TO DO:
In the records, find each line where "rule" occurs, and copy it.

Recorded data
• • • • •
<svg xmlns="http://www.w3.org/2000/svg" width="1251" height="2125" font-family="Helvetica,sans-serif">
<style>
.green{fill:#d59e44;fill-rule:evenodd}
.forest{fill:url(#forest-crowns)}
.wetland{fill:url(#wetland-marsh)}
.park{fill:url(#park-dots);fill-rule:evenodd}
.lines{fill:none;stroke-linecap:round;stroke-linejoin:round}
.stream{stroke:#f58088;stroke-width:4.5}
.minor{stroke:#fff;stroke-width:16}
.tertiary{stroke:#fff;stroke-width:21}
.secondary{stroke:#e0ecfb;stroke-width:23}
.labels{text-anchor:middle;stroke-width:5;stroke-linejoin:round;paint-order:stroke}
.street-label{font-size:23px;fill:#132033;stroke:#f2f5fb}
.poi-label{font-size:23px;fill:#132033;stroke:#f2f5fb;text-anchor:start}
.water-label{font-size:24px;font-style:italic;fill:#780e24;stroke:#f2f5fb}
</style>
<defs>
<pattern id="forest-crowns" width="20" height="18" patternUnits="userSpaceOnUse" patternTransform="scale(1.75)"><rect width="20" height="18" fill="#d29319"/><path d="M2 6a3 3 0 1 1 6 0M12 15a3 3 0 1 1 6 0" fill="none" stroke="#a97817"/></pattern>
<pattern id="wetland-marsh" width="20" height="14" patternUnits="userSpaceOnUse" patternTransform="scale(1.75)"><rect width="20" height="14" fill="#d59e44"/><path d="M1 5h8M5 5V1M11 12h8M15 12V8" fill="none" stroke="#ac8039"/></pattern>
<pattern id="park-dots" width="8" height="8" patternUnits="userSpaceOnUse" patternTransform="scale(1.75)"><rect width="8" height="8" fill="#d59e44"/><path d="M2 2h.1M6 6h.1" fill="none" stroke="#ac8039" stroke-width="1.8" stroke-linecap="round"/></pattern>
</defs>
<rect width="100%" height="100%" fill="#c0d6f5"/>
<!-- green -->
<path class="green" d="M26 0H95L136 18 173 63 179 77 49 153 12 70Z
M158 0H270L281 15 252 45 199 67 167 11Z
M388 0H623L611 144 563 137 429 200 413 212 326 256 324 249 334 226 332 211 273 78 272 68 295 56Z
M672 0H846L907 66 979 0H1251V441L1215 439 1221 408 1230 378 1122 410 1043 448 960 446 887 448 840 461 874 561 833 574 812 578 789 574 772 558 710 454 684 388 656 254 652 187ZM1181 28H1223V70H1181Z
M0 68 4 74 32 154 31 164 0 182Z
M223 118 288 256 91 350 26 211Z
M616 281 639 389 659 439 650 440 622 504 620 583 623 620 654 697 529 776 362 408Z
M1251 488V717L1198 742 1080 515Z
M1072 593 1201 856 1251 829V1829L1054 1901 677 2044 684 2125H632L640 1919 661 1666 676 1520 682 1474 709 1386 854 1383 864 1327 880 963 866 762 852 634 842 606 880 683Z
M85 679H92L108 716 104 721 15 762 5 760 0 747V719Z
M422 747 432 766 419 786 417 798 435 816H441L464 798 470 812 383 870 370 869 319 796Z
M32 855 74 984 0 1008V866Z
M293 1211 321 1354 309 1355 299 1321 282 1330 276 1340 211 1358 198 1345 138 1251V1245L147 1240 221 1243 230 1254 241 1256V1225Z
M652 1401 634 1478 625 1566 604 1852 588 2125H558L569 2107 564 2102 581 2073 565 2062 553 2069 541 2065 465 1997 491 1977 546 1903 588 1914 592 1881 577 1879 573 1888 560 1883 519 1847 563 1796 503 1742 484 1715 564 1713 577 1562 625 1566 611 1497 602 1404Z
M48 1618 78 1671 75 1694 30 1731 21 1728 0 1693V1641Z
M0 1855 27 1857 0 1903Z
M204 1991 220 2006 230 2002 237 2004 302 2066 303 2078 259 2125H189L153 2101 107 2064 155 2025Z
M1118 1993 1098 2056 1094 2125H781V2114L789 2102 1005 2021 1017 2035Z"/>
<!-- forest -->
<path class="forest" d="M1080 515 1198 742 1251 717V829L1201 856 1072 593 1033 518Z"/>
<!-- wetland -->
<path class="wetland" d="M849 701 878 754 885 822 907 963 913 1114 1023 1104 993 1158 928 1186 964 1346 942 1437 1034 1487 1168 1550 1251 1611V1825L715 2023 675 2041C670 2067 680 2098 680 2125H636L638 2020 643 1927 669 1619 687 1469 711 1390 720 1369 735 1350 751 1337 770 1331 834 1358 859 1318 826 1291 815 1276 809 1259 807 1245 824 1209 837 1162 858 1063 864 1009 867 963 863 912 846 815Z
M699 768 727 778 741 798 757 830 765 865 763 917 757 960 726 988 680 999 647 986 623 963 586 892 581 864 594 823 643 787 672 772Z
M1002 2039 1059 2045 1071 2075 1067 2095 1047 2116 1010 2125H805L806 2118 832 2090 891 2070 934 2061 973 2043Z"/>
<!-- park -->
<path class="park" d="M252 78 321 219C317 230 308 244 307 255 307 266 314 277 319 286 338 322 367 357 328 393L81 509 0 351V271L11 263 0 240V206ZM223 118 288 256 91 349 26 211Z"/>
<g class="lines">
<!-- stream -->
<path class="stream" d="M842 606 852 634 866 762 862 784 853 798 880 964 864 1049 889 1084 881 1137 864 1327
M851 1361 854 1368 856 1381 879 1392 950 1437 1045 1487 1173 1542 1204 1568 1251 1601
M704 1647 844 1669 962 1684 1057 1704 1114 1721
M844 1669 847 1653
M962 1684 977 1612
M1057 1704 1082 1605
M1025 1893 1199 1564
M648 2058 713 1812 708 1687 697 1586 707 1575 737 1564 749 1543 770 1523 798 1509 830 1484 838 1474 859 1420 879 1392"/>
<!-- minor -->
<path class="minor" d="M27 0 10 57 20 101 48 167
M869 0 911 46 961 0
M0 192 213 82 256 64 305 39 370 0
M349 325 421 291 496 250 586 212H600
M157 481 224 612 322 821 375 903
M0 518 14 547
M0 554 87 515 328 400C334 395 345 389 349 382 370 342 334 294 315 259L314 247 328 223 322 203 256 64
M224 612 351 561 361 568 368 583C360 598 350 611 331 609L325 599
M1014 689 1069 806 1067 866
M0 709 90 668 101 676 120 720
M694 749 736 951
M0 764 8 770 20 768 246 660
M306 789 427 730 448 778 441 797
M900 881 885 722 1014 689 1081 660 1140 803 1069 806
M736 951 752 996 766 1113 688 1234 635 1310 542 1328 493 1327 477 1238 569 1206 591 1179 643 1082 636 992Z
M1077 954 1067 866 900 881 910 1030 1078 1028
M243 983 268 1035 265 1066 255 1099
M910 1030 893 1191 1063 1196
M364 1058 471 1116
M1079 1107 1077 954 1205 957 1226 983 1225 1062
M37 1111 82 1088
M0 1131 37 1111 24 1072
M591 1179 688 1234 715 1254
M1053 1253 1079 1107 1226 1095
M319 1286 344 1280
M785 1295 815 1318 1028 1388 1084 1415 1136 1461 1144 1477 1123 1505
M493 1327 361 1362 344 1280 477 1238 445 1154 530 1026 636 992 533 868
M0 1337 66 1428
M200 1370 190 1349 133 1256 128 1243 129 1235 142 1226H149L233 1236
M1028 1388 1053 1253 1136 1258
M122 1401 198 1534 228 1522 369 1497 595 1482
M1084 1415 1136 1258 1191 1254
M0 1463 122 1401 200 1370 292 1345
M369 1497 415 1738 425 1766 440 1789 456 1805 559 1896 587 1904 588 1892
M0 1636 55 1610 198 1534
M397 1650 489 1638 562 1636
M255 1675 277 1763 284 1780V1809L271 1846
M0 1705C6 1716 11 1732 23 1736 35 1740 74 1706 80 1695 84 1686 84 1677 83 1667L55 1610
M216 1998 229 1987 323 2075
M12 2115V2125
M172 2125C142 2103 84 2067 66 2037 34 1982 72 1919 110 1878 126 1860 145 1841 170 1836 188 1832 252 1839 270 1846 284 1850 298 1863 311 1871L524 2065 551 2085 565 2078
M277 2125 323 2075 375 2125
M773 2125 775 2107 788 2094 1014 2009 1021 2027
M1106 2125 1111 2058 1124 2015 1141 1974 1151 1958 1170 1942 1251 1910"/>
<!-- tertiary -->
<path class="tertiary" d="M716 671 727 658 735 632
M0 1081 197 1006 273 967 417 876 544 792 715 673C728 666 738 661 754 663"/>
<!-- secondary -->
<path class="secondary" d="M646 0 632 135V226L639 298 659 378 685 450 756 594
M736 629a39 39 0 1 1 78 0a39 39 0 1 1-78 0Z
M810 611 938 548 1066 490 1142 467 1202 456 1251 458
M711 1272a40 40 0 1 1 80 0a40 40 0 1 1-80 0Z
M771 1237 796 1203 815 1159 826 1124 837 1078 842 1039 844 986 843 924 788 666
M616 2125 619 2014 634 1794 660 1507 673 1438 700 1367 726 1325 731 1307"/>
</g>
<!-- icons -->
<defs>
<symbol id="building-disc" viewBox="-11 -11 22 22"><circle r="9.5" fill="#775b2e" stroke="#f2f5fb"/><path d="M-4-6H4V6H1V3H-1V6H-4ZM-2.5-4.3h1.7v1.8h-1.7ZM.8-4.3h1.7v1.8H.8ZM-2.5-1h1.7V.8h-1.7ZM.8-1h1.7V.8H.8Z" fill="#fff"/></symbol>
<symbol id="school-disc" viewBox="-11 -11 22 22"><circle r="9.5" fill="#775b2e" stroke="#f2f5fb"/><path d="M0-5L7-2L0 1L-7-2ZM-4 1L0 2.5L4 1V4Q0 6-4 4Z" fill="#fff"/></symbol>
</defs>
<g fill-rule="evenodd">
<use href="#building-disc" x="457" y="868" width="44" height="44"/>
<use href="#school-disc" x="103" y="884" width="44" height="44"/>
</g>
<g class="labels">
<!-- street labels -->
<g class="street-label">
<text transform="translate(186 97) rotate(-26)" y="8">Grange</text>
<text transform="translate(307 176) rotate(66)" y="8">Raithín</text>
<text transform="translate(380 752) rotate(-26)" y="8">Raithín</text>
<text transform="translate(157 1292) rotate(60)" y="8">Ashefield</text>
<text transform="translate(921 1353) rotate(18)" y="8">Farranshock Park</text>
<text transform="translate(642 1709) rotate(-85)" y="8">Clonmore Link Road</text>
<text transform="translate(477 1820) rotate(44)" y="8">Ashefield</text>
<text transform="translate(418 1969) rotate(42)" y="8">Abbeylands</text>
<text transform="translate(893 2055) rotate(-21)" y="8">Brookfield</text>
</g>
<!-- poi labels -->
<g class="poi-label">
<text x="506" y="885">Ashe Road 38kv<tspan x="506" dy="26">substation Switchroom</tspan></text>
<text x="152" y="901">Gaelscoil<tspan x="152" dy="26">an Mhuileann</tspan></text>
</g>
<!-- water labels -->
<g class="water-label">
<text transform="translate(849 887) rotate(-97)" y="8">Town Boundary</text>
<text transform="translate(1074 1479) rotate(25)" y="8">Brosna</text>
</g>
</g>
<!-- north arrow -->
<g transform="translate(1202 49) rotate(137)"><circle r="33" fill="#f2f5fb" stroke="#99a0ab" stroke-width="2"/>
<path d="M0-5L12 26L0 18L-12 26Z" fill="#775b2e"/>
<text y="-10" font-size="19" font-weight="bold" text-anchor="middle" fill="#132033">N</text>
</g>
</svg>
• • • • •
ANSWER SPACE:
.green{fill:#d59e44;fill-rule:evenodd}
.park{fill:url(#park-dots);fill-rule:evenodd}
<g fill-rule="evenodd">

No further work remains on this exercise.